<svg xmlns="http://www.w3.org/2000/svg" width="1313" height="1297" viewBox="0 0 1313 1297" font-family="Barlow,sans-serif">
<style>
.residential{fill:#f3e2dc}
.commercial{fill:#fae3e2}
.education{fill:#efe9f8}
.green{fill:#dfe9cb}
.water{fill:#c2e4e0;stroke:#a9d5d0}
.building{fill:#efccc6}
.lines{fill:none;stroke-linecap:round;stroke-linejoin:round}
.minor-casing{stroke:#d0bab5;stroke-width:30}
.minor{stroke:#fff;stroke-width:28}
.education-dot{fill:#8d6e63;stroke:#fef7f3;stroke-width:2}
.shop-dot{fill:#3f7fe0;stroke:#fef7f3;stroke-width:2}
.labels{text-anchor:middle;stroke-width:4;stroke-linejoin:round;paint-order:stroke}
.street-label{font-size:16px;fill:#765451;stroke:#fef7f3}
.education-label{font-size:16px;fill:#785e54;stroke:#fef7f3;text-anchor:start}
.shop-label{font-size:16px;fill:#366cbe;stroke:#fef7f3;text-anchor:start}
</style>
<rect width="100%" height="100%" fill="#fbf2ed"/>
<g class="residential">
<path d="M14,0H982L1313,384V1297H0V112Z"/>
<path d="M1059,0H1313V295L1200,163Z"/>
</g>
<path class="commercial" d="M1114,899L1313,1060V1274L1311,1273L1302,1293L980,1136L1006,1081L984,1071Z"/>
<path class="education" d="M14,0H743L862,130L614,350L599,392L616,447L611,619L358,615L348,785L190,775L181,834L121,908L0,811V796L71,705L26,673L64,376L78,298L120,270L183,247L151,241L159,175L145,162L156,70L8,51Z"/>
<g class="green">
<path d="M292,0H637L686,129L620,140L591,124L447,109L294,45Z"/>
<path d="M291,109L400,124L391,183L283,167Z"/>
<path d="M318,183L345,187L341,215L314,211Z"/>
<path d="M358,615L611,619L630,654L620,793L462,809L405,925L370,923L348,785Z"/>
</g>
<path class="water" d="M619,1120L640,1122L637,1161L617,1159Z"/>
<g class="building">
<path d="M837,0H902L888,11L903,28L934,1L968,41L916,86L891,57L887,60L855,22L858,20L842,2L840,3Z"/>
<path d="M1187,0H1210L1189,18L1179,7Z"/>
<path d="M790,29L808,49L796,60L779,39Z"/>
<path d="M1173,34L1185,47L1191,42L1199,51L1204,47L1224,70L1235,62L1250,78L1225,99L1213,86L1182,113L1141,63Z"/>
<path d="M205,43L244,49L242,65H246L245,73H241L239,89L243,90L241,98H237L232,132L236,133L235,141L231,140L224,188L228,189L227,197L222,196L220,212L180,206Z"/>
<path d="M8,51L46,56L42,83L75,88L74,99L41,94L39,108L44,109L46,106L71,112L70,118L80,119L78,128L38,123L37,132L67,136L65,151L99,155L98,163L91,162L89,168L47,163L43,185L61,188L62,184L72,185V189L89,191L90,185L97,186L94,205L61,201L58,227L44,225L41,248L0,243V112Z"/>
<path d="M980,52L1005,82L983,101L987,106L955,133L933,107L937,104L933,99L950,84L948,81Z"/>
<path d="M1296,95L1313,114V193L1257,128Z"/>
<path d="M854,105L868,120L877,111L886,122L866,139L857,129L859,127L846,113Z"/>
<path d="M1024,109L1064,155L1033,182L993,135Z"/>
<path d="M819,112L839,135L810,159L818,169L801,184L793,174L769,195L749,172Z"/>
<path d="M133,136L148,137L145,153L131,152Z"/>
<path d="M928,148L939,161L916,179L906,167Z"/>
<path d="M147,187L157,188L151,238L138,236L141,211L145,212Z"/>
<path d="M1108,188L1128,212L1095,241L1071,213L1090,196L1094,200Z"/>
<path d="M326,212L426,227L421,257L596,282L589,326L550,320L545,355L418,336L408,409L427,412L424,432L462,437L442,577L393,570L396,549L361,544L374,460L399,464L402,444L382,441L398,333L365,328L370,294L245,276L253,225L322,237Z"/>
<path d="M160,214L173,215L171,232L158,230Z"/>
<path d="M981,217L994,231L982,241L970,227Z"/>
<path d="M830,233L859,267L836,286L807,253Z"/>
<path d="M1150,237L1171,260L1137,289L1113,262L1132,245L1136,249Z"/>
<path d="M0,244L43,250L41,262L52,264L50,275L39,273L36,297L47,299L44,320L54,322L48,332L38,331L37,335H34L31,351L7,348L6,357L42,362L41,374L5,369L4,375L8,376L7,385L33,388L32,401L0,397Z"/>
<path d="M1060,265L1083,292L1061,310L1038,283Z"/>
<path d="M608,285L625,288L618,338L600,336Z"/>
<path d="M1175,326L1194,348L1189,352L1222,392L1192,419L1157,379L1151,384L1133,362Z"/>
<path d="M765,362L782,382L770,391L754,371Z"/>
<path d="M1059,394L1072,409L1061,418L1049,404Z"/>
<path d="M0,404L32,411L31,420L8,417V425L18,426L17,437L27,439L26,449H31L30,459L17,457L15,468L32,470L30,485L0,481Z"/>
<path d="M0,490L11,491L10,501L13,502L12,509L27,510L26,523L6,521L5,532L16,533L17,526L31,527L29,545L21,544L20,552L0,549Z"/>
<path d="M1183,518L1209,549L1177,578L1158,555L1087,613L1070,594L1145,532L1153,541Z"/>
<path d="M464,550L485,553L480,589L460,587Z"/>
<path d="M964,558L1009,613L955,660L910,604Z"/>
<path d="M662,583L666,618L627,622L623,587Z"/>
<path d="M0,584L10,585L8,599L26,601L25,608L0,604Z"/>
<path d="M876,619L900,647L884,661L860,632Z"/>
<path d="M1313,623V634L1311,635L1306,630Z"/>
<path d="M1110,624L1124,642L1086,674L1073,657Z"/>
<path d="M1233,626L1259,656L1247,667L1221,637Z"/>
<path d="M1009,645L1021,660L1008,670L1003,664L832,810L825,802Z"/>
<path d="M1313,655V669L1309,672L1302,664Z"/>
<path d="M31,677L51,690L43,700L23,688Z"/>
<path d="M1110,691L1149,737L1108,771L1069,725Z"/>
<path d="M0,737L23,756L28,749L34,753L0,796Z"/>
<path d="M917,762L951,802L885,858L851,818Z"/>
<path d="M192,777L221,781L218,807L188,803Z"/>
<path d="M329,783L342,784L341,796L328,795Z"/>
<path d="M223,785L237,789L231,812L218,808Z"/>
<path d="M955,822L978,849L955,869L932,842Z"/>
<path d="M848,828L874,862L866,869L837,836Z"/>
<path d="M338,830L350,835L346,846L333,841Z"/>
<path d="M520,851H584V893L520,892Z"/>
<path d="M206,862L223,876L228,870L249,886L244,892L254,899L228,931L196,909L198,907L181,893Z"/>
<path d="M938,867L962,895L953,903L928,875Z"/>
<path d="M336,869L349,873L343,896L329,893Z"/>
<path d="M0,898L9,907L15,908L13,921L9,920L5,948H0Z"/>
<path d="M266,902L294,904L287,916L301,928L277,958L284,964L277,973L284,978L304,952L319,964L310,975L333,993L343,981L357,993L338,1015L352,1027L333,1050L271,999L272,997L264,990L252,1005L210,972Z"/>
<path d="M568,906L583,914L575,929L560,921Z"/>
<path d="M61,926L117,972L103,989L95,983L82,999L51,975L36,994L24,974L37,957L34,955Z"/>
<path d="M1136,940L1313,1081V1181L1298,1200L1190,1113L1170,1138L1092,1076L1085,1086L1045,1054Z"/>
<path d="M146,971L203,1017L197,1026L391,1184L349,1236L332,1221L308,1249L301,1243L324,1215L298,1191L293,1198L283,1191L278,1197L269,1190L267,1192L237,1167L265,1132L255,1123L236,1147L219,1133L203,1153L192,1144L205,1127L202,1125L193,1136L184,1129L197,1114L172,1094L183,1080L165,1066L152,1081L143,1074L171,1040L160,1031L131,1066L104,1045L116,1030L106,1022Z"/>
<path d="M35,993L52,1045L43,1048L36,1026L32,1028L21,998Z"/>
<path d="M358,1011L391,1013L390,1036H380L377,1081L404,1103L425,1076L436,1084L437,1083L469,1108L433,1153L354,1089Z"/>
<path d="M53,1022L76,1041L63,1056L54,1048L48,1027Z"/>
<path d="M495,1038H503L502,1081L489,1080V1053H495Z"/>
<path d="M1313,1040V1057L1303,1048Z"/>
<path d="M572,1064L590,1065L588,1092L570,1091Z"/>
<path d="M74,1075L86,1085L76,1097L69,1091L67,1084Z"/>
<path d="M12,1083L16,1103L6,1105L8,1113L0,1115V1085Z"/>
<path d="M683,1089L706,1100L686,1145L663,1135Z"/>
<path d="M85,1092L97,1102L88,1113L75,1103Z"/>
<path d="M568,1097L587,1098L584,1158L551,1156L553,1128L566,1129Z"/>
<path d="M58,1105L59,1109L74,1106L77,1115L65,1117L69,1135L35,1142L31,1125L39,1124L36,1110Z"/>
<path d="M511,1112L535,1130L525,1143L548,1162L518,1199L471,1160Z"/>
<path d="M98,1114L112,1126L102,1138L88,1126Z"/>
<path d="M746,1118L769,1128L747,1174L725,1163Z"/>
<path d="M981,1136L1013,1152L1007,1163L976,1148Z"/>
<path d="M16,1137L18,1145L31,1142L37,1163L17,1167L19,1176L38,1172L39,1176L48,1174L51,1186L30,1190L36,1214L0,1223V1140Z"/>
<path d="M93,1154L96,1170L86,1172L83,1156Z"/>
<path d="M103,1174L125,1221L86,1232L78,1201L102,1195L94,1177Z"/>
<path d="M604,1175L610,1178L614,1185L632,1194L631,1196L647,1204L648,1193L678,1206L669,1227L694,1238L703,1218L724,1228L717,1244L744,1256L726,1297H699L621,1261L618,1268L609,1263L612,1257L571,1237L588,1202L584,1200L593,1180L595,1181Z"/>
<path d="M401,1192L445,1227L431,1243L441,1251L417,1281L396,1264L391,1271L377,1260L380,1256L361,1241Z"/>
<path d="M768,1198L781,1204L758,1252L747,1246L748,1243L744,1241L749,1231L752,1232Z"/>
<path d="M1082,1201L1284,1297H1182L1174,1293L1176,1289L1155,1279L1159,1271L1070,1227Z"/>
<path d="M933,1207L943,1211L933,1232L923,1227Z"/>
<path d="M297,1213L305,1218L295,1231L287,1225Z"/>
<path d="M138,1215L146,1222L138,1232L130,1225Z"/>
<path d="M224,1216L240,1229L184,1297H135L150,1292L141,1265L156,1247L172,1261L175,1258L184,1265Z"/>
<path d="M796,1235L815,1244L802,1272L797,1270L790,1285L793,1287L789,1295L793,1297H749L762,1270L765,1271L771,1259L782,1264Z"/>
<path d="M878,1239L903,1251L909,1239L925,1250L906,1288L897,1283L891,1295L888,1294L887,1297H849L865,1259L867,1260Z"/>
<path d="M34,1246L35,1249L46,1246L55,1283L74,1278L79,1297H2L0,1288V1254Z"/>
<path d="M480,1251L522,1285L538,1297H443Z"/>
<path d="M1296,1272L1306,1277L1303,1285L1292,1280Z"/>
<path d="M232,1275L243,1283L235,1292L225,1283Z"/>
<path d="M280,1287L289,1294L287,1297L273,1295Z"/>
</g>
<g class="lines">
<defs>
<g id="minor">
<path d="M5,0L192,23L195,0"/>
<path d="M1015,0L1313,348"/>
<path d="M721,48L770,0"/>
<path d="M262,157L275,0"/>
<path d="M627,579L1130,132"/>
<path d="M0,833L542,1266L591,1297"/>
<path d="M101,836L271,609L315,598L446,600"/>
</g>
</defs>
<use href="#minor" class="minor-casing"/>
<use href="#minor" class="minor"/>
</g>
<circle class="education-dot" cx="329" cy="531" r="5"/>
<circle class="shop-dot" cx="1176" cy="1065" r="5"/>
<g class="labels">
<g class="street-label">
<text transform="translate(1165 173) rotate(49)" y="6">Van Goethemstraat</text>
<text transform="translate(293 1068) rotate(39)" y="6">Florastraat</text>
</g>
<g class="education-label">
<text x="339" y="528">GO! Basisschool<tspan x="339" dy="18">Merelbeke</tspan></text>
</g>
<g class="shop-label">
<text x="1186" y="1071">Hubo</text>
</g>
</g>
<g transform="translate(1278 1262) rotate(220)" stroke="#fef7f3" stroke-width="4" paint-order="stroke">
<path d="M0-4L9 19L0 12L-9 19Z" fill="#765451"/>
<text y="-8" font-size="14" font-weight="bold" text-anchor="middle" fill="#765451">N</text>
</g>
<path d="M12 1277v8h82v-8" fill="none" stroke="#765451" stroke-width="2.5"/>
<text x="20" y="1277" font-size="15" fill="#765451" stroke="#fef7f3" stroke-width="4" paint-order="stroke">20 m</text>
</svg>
##########
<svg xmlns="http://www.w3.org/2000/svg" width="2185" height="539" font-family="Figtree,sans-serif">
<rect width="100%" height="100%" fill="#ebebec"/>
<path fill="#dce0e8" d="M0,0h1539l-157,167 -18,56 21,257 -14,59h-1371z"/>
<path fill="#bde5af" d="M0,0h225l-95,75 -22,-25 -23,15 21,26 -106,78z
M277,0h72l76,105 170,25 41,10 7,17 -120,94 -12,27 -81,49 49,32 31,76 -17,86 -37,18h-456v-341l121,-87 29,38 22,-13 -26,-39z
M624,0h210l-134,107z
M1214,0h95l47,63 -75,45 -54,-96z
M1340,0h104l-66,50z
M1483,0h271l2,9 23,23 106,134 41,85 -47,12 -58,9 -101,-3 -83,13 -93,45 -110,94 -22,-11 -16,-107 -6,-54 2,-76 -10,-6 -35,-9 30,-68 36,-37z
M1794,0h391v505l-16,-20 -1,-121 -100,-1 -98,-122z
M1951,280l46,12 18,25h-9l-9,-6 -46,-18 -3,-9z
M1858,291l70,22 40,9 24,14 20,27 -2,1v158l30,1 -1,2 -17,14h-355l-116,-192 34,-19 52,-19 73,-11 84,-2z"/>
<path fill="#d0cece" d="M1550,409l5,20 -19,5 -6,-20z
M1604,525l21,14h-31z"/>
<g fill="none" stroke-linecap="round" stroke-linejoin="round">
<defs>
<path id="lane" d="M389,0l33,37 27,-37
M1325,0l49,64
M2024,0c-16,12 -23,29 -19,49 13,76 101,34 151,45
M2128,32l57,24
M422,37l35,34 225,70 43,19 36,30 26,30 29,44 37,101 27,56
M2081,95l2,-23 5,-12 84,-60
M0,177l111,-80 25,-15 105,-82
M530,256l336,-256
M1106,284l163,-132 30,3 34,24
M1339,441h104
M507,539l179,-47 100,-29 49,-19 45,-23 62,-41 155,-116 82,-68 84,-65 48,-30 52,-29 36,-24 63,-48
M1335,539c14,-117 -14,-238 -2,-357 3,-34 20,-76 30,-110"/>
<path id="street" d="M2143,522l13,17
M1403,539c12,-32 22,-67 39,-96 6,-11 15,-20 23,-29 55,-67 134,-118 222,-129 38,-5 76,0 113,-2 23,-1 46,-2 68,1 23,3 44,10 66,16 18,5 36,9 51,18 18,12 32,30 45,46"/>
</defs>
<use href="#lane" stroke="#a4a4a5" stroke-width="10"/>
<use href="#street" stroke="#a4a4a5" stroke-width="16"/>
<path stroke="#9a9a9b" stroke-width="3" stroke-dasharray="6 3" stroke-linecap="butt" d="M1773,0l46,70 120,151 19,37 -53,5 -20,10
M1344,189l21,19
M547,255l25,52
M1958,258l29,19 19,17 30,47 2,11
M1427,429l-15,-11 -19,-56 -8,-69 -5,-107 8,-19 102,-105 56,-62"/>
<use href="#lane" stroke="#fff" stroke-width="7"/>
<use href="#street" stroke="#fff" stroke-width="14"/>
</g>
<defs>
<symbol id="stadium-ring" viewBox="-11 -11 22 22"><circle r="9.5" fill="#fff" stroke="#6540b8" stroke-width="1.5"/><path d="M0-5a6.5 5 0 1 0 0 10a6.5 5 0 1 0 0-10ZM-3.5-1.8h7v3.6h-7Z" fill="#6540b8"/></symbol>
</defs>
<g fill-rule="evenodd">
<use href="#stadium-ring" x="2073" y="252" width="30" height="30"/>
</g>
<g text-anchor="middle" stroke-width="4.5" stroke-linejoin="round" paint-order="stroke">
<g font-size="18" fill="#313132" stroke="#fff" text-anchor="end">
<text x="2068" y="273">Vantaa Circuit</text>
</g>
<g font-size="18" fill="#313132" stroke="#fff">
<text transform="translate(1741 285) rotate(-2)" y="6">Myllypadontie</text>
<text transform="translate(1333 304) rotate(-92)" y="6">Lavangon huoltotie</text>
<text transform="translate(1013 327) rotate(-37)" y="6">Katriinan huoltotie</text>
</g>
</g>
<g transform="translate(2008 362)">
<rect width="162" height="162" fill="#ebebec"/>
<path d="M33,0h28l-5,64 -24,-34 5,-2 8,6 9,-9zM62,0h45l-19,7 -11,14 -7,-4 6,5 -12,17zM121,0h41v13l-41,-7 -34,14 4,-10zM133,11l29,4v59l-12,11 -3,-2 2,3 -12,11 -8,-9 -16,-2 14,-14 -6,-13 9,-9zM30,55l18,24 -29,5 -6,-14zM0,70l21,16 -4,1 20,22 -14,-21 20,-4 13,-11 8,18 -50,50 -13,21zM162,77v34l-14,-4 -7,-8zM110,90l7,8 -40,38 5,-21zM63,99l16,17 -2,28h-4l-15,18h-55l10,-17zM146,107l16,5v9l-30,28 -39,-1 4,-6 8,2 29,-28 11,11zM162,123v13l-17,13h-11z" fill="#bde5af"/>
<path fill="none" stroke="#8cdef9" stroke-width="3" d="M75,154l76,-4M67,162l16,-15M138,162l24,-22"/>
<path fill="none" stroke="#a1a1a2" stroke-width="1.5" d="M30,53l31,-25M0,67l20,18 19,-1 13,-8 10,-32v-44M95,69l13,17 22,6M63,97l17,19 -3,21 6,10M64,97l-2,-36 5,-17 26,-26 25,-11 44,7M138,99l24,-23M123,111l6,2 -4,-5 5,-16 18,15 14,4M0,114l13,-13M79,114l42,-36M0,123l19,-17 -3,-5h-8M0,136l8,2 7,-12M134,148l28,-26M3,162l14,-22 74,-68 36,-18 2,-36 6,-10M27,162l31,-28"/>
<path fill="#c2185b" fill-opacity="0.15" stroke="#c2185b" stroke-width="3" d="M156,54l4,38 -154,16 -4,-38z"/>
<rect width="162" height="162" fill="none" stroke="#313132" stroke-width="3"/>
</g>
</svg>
##########
▸ **Task goal**
If a line in the records contains the word "lines", copy it out.

▸ **Result of the task**
.lines{fill:none;stroke-linecap:round;stroke-linejoin:round}
<g class="lines">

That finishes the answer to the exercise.